L’« avion vert », notamment à hydrogène, est-il une piste de sortie de crise et un enjeu à long terme ?

L’« avion vert » n’est pas une sortie de crise en lui-même, car la sortie de crise dépendra de la gestion de la pandémie au niveau international, et donc de la vaccination. Mais la décarbonation du secteur aérien peut effectivement permettre de réconcilier une partie de la population avec ce moyen de déplacement, de développer une nouvelle appétence pour un mode de transport qui a toujours été à la pointe de la technologie et qui fait rêver petits et grands.

Même si cet « avion vert » pourra permettre de répondre à certains tenants du « flygskam » (honte de prendre l'avion en suédois), nous devons avant tout objectiver le débat et rétablir les faits sur le véritable impact environnemental du transport aérien. C’est un enjeu impérieux pour le débat démocratique et c’est d’ailleurs l’une des priorités de cette mission d’information.

Quels ont été les impacts de la crise dans le secteur aéronautique pour la métropole toulousaine ?

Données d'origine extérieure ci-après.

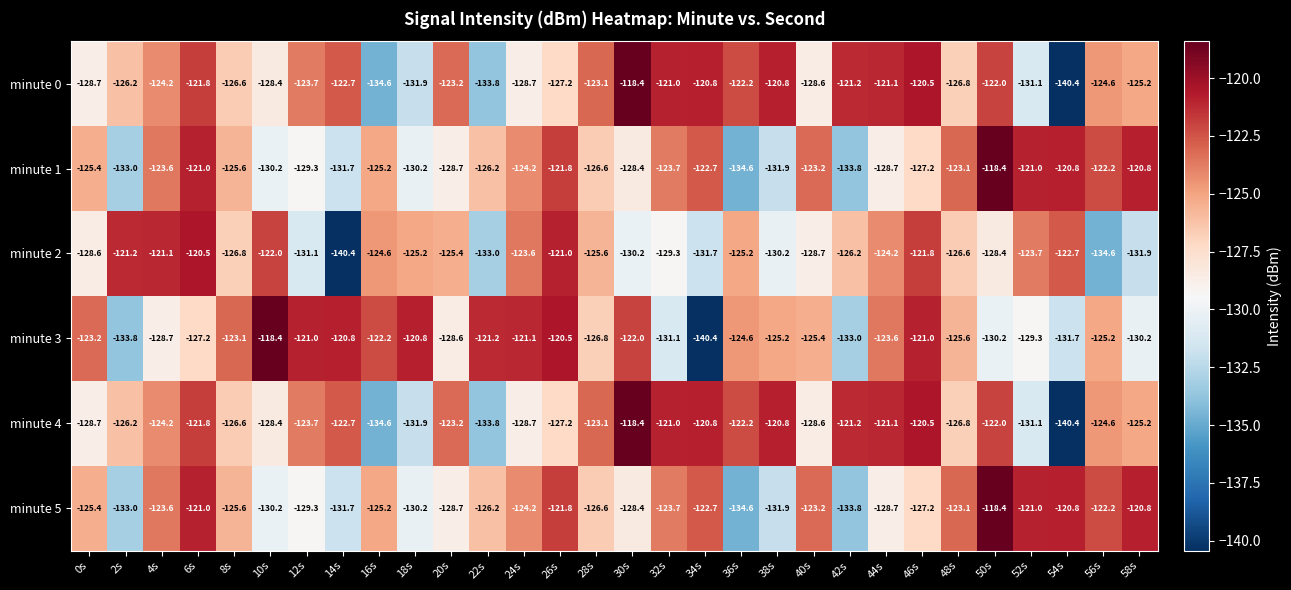

Read the minute 0 value at 18s.

-131.9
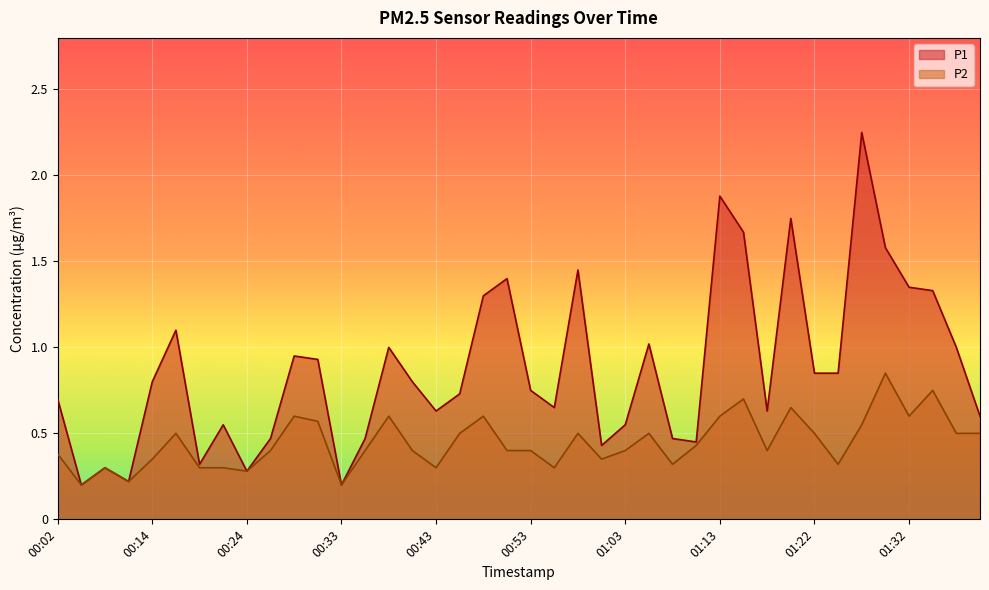

At 00:16, list the series in order from largest to smallest.

P1, P2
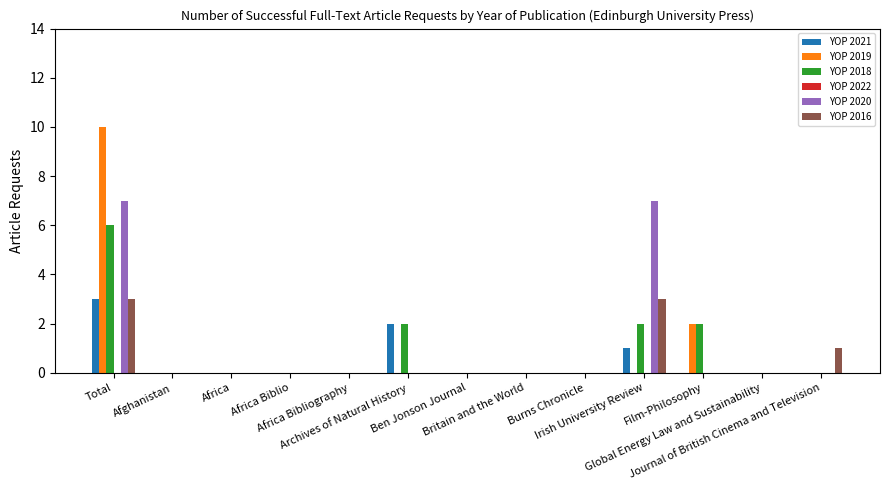

What is the sum of all YOP 2018 values?

12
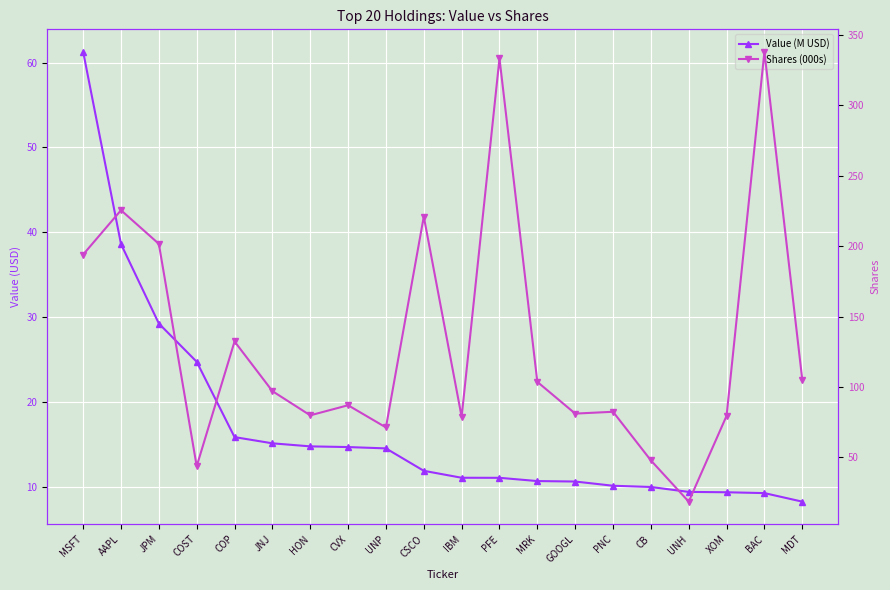

What are all the series names shown in the legend?

Value (M USD), Shares (000s)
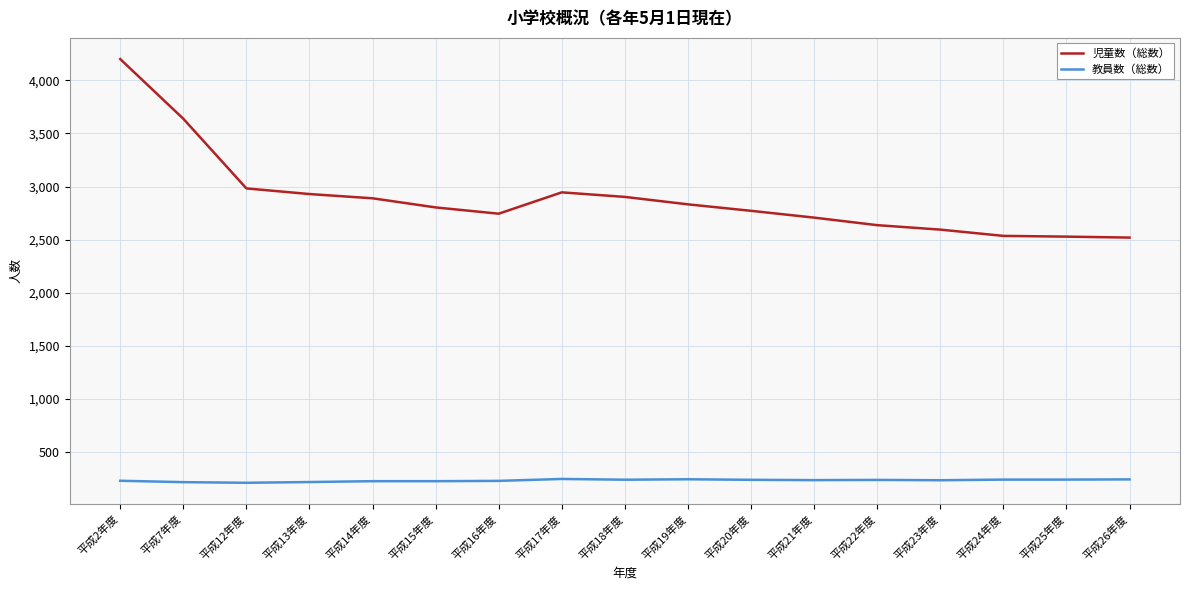

Rank the series by their average value, from lowest to highest.

教員数（総数）, 児童数（総数）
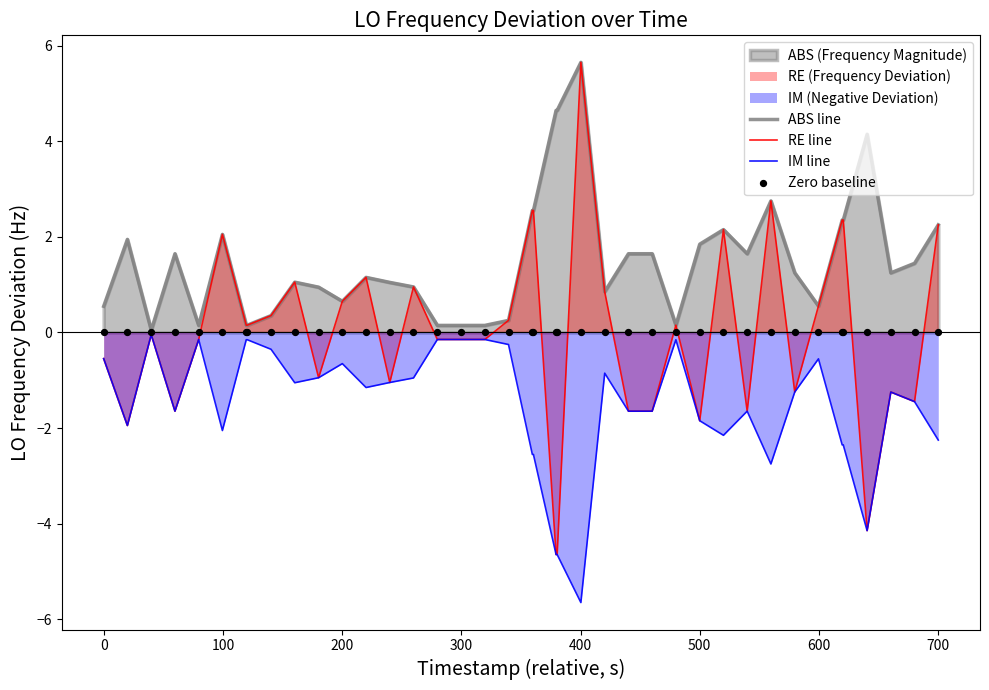

Which series contains the lowest Y value?

IM line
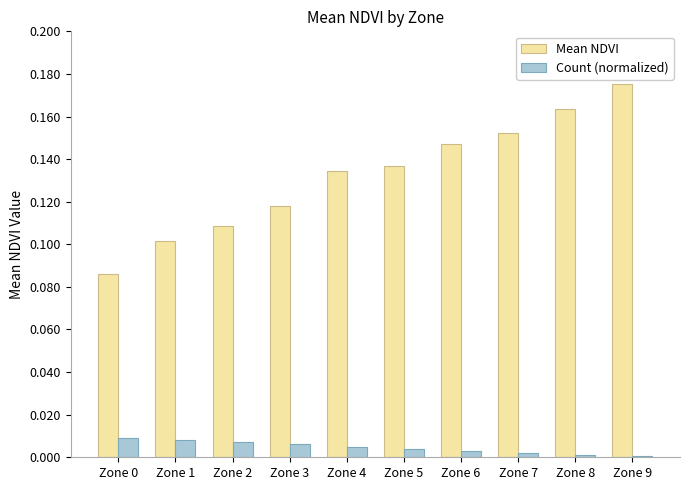

At which category does the chart reach its peak across all series?

Zone 9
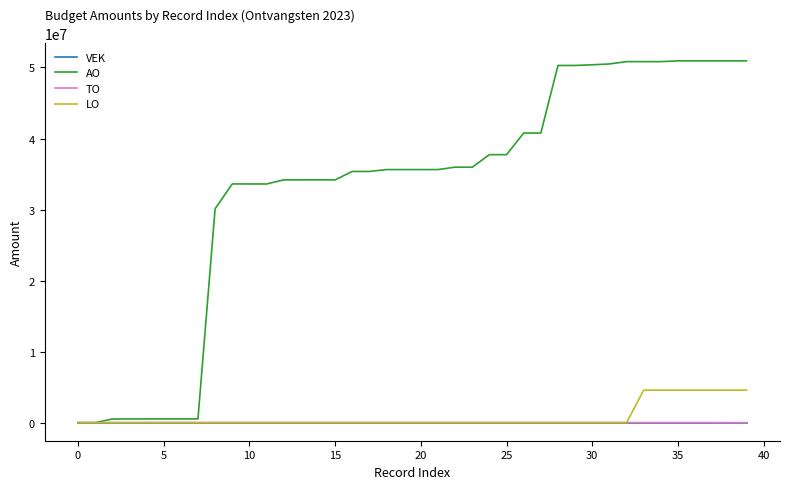

Which series has the largest range (max minus min)?

AO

La filière aéronautique représente environ 90 000 emplois, soit près de 40 % de l’emploi industriel de la région Occitanie et 27 % des effectifs totaux de la filière. Notre région souffre donc énormément car au-delà des salariés du secteur qui ont été placés en activité partielle ou qui ont perdu leur emploi, c’est toute l’économie toulousaine qui en a pris un coup : des sous-traitants aux entreprises de l’événementiel, en passant par les commerçants.

Mais, au-delà de l’Occitanie, la filière aéronautique est présente sur l’ensemble des régions françaises, puisqu’elle dispose d’une empreinte territoriale très marquée dans certains territoires, comme en Île-de-France (30 % des effectifs de la filière), la Nouvelle-Aquitaine (10 %) ou encore les régions Provence-Alpes-Côte d'Azur et Pays de la Loire (7 % chacune). Nous nous rendrons donc dans plusieurs de ces territoires dans le cadre de cette mission d’information, au plus proche des acteurs de terrain.